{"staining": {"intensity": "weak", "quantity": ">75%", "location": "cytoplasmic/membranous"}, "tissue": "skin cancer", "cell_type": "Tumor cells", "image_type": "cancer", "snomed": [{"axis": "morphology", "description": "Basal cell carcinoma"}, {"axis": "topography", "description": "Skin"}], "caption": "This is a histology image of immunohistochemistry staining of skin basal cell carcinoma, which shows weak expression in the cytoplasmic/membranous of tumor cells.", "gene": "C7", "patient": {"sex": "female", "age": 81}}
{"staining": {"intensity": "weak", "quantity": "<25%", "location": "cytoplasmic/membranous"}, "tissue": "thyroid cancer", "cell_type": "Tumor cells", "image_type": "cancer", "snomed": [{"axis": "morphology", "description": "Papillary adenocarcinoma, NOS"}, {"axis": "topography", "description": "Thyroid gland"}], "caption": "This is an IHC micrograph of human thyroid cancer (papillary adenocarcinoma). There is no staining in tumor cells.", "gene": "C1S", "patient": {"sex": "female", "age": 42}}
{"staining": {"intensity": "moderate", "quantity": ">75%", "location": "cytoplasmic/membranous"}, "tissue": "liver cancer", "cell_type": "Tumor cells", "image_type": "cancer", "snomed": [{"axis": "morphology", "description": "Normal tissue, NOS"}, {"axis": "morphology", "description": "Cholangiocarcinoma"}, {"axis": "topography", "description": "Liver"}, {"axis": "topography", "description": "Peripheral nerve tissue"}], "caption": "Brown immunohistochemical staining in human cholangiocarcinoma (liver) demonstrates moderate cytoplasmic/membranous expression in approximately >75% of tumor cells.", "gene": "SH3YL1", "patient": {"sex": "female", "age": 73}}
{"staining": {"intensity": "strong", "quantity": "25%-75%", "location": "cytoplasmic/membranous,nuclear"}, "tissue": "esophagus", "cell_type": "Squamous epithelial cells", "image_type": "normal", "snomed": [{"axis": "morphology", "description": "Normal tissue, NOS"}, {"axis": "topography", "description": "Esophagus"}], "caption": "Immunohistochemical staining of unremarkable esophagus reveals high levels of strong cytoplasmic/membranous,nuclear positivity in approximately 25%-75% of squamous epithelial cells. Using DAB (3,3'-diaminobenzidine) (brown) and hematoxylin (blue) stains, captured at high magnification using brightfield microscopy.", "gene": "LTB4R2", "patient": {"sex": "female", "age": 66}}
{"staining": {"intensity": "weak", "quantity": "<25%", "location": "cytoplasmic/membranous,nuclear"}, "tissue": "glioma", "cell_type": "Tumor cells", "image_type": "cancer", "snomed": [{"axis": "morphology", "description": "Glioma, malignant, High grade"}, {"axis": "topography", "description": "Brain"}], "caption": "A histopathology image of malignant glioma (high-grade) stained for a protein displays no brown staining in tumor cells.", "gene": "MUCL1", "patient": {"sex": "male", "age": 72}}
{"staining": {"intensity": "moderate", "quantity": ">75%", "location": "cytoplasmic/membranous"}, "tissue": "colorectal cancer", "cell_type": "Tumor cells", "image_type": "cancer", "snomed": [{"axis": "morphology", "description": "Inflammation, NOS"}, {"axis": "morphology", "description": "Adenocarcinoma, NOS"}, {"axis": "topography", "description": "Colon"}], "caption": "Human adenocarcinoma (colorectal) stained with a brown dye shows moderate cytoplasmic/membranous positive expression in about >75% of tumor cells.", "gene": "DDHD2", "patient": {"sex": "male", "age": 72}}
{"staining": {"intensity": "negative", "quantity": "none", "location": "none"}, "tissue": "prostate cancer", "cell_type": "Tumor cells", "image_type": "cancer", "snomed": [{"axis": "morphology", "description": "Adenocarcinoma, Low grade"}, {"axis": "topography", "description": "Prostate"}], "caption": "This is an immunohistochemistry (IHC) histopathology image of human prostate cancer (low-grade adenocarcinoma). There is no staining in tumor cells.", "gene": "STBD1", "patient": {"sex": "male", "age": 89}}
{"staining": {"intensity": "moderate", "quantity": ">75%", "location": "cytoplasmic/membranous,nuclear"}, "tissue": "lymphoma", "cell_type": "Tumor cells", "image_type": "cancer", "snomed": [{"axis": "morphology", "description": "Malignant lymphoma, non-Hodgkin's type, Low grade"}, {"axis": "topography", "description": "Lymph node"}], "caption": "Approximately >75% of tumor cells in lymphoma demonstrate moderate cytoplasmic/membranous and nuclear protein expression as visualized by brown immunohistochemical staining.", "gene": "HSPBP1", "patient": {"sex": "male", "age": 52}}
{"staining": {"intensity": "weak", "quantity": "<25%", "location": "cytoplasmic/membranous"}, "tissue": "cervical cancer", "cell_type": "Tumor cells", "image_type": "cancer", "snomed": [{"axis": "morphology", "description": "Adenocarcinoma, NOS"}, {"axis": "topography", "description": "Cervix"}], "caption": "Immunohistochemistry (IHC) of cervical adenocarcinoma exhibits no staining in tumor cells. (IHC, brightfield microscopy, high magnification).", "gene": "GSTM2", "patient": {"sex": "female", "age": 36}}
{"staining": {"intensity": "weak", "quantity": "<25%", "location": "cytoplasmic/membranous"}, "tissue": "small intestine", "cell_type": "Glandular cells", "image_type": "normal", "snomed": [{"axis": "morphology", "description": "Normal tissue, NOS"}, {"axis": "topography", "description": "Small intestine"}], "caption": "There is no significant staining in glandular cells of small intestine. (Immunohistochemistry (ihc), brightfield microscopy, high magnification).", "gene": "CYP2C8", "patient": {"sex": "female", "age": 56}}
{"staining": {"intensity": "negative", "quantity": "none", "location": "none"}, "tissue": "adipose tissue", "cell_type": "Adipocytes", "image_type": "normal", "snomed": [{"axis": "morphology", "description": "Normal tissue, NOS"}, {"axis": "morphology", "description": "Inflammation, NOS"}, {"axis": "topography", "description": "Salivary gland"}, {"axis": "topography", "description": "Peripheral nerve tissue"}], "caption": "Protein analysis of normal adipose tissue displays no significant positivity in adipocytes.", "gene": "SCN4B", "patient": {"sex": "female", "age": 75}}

○ ○ ○ ○

→ **Task directions**:
Restate all entries above verbatim.

→ **Your solution**:
{"staining": {"intensity": "weak", "quantity": ">75%", "location": "cytoplasmic/membranous"}, "tissue": "skin cancer", "cell_type": "Tumor cells", "image_type": "cancer", "snomed": [{"axis": "morphology", "description": "Basal cell carcinoma"}, {"axis": "topography", "description": "Skin"}], "caption": "This is a histology image of immunohistochemistry staining of skin basal cell carcinoma, which shows weak expression in the cytoplasmic/membranous of tumor cells.", "gene": "C7", "patient": {"sex": "female", "age": 81}}
{"staining": {"intensity": "weak", "quantity": "<25%", "location": "cytoplasmic/membranous"}, "tissue": "thyroid cancer", "cell_type": "Tumor cells", "image_type": "cancer", "snomed": [{"axis": "morphology", "description": "Papillary adenocarcinoma, NOS"}, {"axis": "topography", "description": "Thyroid gland"}], "caption": "This is an IHC micrograph of human thyroid cancer (papillary adenocarcinoma). There is no staining in tumor cells.", "gene": "C1S", "patient": {"sex": "female", "age": 42}}
{"staining": {"intensity": "moderate", "quantity": ">75%", "location": "cytoplasmic/membranous"}, "tissue": "liver cancer", "cell_type": "Tumor cells", "image_type": "cancer", "snomed": [{"axis": "morphology", "description": "Normal tissue, NOS"}, {"axis": "morphology", "description": "Cholangiocarcinoma"}, {"axis": "topography", "description": "Liver"}, {"axis": "topography", "description": "Peripheral nerve tissue"}], "caption": "Brown immunohistochemical staining in human cholangiocarcinoma (liver) demonstrates moderate cytoplasmic/membranous expression in approximately >75% of tumor cells.", "gene": "SH3YL1", "patient": {"sex": "female", "age": 73}}
{"staining": {"intensity": "strong", "quantity": "25%-75%", "location": "cytoplasmic/membranous,nuclear"}, "tissue": "esophagus", "cell_type": "Squamous epithelial cells", "image_type": "normal", "snomed": [{"axis": "morphology", "description": "Normal tissue, NOS"}, {"axis": "topography", "description": "Esophagus"}], "caption": "Immunohistochemical staining of unremarkable esophagus reveals high levels of strong cytoplasmic/membranous,nuclear positivity in approximately 25%-75% of squamous epithelial cells. Using DAB (3,3'-diaminobenzidine) (brown) and hematoxylin (blue) stains, captured at high magnification using brightfield microscopy.", "gene": "LTB4R2", "patient": {"sex": "female", "age": 66}}
{"staining": {"intensity": "weak", "quantity": "<25%", "location": "cytoplasmic/membranous,nuclear"}, "tissue": "glioma", "cell_type": "Tumor cells", "image_type": "cancer", "snomed": [{"axis": "morphology", "description": "Glioma, malignant, High grade"}, {"axis": "topography", "description": "Brain"}], "caption": "A histopathology image of malignant glioma (high-grade) stained for a protein displays no brown staining in tumor cells.", "gene": "MUCL1", "patient": {"sex": "male", "age": 72}}
{"staining": {"intensity": "moderate", "quantity": ">75%", "location": "cytoplasmic/membranous"}, "tissue": "colorectal cancer", "cell_type": "Tumor cells", "image_type": "cancer", "snomed": [{"axis": "morphology", "description": "Inflammation, NOS"}, {"axis": "morphology", "description": "Adenocarcinoma, NOS"}, {"axis": "topography", "description": "Colon"}], "caption": "Human adenocarcinoma (colorectal) stained with a brown dye shows moderate cytoplasmic/membranous positive expression in about >75% of tumor cells.", "gene": "DDHD2", "patient": {"sex": "male", "age": 72}}
{"staining": {"intensity": "negative", "quantity": "none", "location": "none"}, "tissue": "prostate cancer", "cell_type": "Tumor cells", "image_type": "cancer", "snomed": [{"axis": "morphology", "description": "Adenocarcinoma, Low grade"}, {"axis": "topography", "description": "Prostate"}], "caption": "This is an immunohistochemistry (IHC) histopathology image of human prostate cancer (low-grade adenocarcinoma). There is no staining in tumor cells.", "gene": "STBD1", "patient": {"sex": "male", "age": 89}}
{"staining": {"intensity": "moderate", "quantity": ">75%", "location": "cytoplasmic/membranous,nuclear"}, "tissue": "lymphoma", "cell_type": "Tumor cells", "image_type": "cancer", "snomed": [{"axis": "morphology", "description": "Malignant lymphoma, non-Hodgkin's type, Low grade"}, {"axis": "topography", "description": "Lymph node"}], "caption": "Approximately >75% of tumor cells in lymphoma demonstrate moderate cytoplasmic/membranous and nuclear protein expression as visualized by brown immunohistochemical staining.", "gene": "HSPBP1", "patient": {"sex": "male", "age": 52}}
{"staining": {"intensity": "weak", "quantity": "<25%", "location": "cytoplasmic/membranous"}, "tissue": "cervical cancer", "cell_type": "Tumor cells", "image_type": "cancer", "snomed": [{"axis": "morphology", "description": "Adenocarcinoma, NOS"}, {"axis": "topography", "description": "Cervix"}], "caption": "Immunohistochemistry (IHC) of cervical adenocarcinoma exhibits no staining in tumor cells. (IHC, brightfield microscopy, high magnification).", "gene": "GSTM2", "patient": {"sex": "female", "age": 36}}
{"staining": {"intensity": "weak", "quantity": "<25%", "location": "cytoplasmic/membranous"}, "tissue": "small intestine", "cell_type": "Glandular cells", "image_type": "normal", "snomed": [{"axis": "morphology", "description": "Normal tissue, NOS"}, {"axis": "topography", "description": "Small intestine"}], "caption": "There is no significant staining in glandular cells of small intestine. (Immunohistochemistry (ihc), brightfield microscopy, high magnification).", "gene": "CYP2C8", "patient": {"sex": "female", "age": 56}}
{"staining": {"intensity": "negative", "quantity": "none", "location": "none"}, "tissue": "adipose tissue", "cell_type": "Adipocytes", "image_type": "normal", "snomed": [{"axis": "morphology", "description": "Normal tissue, NOS"}, {"axis": "morphology", "description": "Inflammation, NOS"}, {"axis": "topography", "description": "Salivary gland"}, {"axis": "topography", "description": "Peripheral nerve tissue"}], "caption": "Protein analysis of normal adipose tissue displays no significant positivity in adipocytes.", "gene": "SCN4B", "patient": {"sex": "female", "age": 75}}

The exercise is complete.